Viterbo – Ennesimo colpo di scena targato Ugo Gigli, ha rinominato difensore l’avvocato Enrico Valentini.
L’ex direttore generale dell’Ater, contro il quale l’azienda si è costituita parte civile nel processo per la presunta gestione personalistica dell’ente, ha cambiato di nuovo avvocato ed è così saltata per la richiesta di termini a difesa l’udienza prevista ieri davanti al collegio presieduto dal giudice Silvia Mattei.
Un ritorno all’antico per l’ex dirigente 79enne, che ha nominato solo nella tarda serata di lunedì l’avvocato Enrico Valentini.

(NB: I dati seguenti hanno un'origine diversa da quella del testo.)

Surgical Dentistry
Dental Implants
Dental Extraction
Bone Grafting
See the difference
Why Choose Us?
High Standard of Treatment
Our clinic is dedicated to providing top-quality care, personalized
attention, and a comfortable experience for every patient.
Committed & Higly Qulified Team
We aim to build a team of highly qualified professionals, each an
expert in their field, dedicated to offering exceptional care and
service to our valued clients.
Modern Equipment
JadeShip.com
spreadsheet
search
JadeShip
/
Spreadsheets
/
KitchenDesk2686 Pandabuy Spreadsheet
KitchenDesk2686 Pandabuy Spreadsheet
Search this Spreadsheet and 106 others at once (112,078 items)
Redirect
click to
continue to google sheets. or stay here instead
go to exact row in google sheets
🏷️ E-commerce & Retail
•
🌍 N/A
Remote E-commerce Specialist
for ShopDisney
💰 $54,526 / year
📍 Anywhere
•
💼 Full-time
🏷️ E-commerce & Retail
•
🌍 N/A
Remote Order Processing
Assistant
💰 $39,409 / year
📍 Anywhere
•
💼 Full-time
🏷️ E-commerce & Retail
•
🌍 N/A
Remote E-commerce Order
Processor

Non una new entry, dal momento che si tratta dello storico difensore di Gigli, che ha ripreso, per ora, il posto di Roberto e Francesco Massatani, i legali che lo hanno invece seguito negli ultimi mesi.
Valentini, che sarà affiancato dal collega Massimo Bevere del foro di Roma, dati i tempi stretti, meno di 24 ore tra la nomina e l’udienza, ha chiesto un rinvio: “Per studiare le carte, perché è vero che ho seguito la vicenda, ma non so a che punto sia arrivato il processo”.

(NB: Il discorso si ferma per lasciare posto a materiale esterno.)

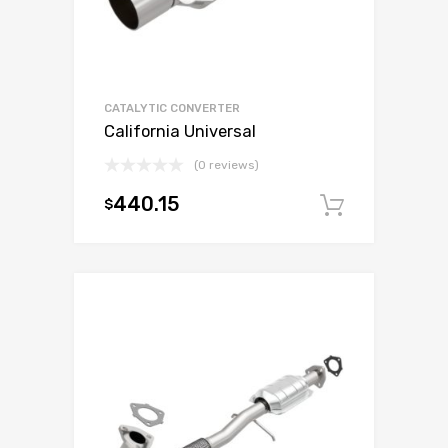
CATALYTIC CONVERTER
California Universal
(0 reviews)
440.15
$
Add to c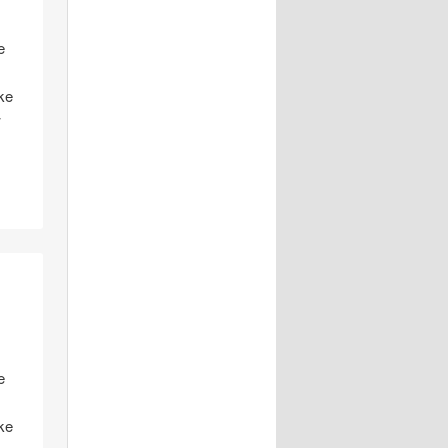
e
ike
w
e
ike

Saltata l’udienza, si tornerà quindi in aula il 17 settembre, come da calendario, quando dovrà essere sentito l’ex commissario dell’Ater, nonché avvocato ed ex sindaco di Faleria, Pierluigi Bianchi, ieri pronto a testimoniare, che fu nominato commissario dell’azienda diretta da Ugo Gigli nel luglio 2013.
L’ex direttore generale, secondo l’accusa, avrebbe gestito l’azienda pubblica come un bene privato, procurando vantaggi economici a sé, a una cerchia di dipendenti, a parenti e amici.
Oltre a Gigli, nel processo per truffa, abuso d’ufficio, falso e violenza privata, sono imputate, a vario titolo, anche le dipendenti Antonella Zei e Simona Laureti.